No voyeurism could aid his performing career in the early '70s. Always a supreme ironist and imitator, a fan of Monty Python and Dr. Strangelove, Elvis began to kid his early songs. Near the end, in the kind of Bible Belt town where he had first gained fame, Elvis even gave away expensive jewelry to win over an audience that failed to appreciate the 255-lb. monster parading as Presley.
Goldman is particularly acute as he recounts the final decade in Graceland, with its turn-of-the-century whorehouse décor of red plush and smoked mirrors. Elvis subsisted on a diet of charred bacon, mashed potatoes and very sophisticated opiates and uppers. His affairs in shambles, he fired most of his faithful retinue in a paranoid frenzy of firearms and pills. An abject drug addict, he flew to Washington for a spur-of-the-moment meeting with Richard Nixon in connection with his role as a spokesman for the President's antidrug campaign. Said Nixon: "You dress pretty wild, don't you?" Replied the sedated Elvis: "Mr. President, you got your show to run and I got mine!"
But the show had run its course. Elvis was so stoned he could not get to the bathroom at night. He was pinned into bathtowels to keep the sheets clean. When he died of "heart failure" in 1977 at age 42, keeping his insomniac vigil in the reading chair of his opulent bathroom, one Hollywood kibitzer acidly remarked, "Good career move."

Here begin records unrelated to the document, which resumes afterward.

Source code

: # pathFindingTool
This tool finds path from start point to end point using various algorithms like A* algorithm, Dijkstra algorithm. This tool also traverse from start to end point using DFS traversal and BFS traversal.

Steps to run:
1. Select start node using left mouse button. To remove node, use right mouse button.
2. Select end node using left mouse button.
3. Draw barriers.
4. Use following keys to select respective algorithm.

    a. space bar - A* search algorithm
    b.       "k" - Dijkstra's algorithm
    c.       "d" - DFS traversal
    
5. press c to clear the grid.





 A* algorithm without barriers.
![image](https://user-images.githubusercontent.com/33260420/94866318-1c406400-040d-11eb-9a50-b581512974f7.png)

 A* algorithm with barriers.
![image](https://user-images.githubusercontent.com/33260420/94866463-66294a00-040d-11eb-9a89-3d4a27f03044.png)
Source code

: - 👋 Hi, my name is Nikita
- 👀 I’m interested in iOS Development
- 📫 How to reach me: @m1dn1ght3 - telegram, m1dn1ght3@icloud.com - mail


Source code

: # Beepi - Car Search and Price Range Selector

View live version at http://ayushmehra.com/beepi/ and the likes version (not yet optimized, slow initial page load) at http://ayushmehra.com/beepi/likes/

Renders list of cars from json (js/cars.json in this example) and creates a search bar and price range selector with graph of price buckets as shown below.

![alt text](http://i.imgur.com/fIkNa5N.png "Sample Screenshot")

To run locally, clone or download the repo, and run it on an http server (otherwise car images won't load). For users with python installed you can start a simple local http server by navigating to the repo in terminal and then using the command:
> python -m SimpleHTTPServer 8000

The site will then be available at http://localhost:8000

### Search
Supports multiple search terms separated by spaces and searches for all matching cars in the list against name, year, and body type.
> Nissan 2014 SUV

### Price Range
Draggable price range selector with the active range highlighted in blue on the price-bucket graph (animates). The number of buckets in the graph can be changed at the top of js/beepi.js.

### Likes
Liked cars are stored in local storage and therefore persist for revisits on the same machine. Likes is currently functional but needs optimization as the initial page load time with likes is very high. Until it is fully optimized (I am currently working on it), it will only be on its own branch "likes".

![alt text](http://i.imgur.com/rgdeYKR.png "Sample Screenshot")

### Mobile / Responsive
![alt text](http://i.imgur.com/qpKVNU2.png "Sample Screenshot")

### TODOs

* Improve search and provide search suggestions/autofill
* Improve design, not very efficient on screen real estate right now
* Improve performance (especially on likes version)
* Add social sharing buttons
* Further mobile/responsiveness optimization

Goldman's arch, stinging overview echos that bitchy comment. All too often, he relies on shallow dazzle and backup effects. His subject is a compelling case history, an exploited talent with a wasted, truncated life. But that is not enough for Goldman. The biographer insists that each kink in his subject's psyche represents a tremor in the nation's collective unconscious. When Goldman finishes his juicy recounting of Elvis Presley's life, however, the mystery of the King's fascination remains. For that, fans and readers should rejoice. As Elvis always insisted, "You don't come back for an encore."